▶ TEXTAUSZUG:
=-=-=

Diese Einsparung sieht der Vertragsentwurf des gemeinsamen Theater- und Konzertverbundes der Städte Brandenburg an der Havel, Frankfurt (Oder) und Potsdam vor. Andrea Palent, Geschäftsführerin und Künstlerische Leiterin der Musikfestspiele Sanssouci und Nikolaisaal Potsdam gGmbH ist derartigen Kummer gewohnt. Obwohl sie mit dem Nikolaisaal und den Musikfestspielen in den vergangenen Jahren eine Erfolgsgeschichte in Serie geschrieben hat, musste sie immer wieder um die nötige Unterstützung kämpfen. So hatte sie nach langwierigen Verhandlungen für die Jahre 2013 und 2014 jeweils knapp 1,94 Millionen Euro erhalten. 445 600 Euro davon werden pro Jahr für die Musikfestspiele genutzt. „Als ich von den geplanten Kürzungen erfuhr, habe ich der Stadt angeboten, uns auf die knapp 1,94 Millionen Förderung für die kommenden Jahre einzufrieren“, sagte Andrea Palent den PNN auf Nachfrage. Mit dieser festgelegten Summe müssten dann auch noch rund 80 000 Euro für den Tarifausgleich gestemmt werden. „Doch auf mein Angebot habe ich bisher noch keine Antwort erhalten“, so Andrea Palent.

=-=-=

▶ AUFGABENSTELLUNG:
1) Welcher Betrag fließt laut dem Textauszug über die Förderung des Nikolaisaals jedes Jahr in die Musikfestspiele?
2) Schreib den Textauszug über die Förderung des Nikolaisaals nach seinem letzten Satz weiter.

▶ DATENSÄTZE:
=-=-=

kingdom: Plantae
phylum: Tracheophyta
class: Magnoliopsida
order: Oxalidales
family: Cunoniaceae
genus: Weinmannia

=-=-=

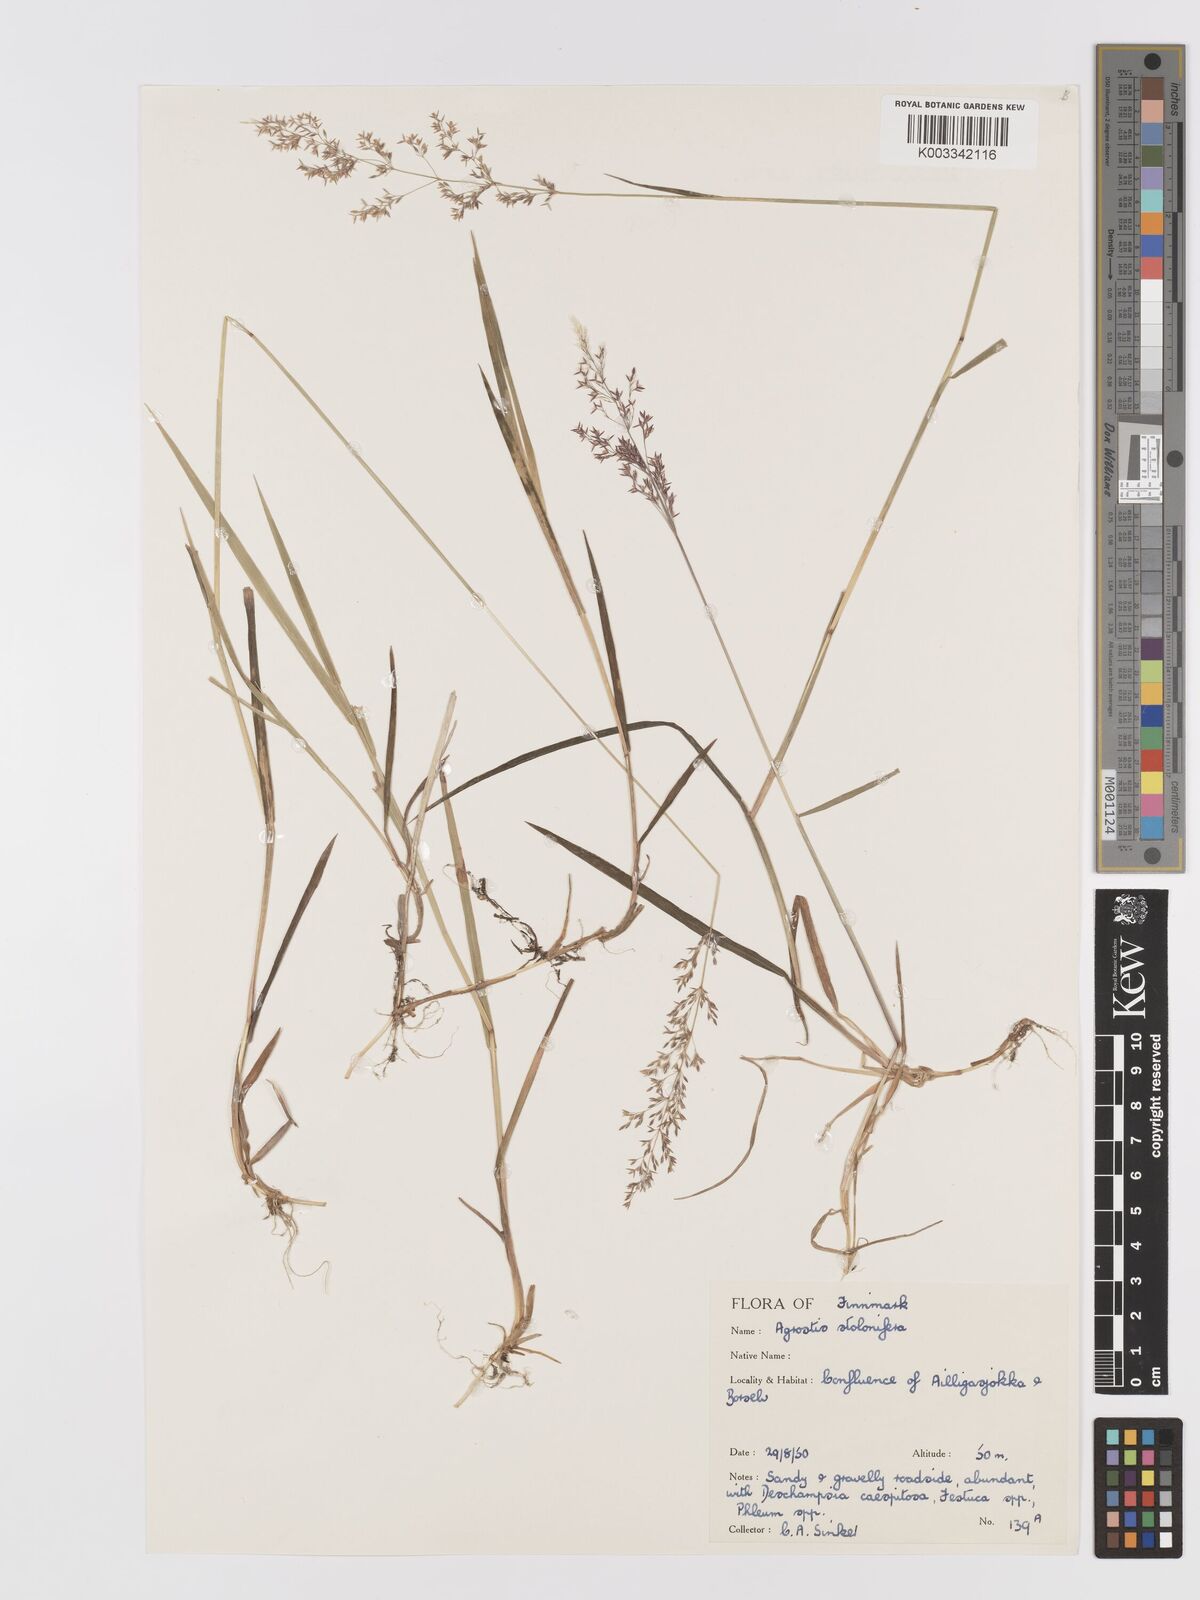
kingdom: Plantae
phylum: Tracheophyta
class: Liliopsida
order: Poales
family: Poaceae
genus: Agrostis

=-=-=

▶ ANTWORTEN JE AUFGABE:
1) Pro Jahr werden 445 600 Euro für die Musikfestspiele genutzt.

2)
Wer die Musikfestspiele und das Konzertprogramm im Nikolaisaal kennt, kann über die geplanten Kürzungen nur den Kopf schütteln. Vor allem vor dem Hintergrund, dass diese Posse seit Jahren in der Form immer wieder aufgeführt wird. Trotzdem lassen sich Andrea Palent und ihr Team nicht entmutigen. Im Gegenteil, hier ruht sich niemand auf Formaten aus, die zu regelrechten Selbstläufern geworden sind, sondern wird immer wieder Neues probiert. So hat der Nikolaisaal in der zurückliegenden Saison mit dem „Ohrphon“ eine Angebot eingebracht, bei dem der Zuhörer durch einen speziellen Audioguide vor, in der Pause und nach dem Konzert durch einen Fachkritiker begleitet wird. Für die Saison 2014/2015 ist geplant, dieses Angebot noch zu erweitern.
Stefan Schulz, Pressesprecher der Stadt Potsdam, betonte auf PNN-Anfrage, dass es sich bei der Kürzung von 123 290 Euro um einen Entwurf handelt, der erst nach der Sommerpause in den entsprechenden Gremien behandelt wird. Schulz bestätigte aber auch, dass die Musikfestspiele Sanssouci und Nikolaisaal Potsdam gGmbH die einzige Kultureinrichtung ist, die von derartigen Kürzungsplanungen betroffen ist.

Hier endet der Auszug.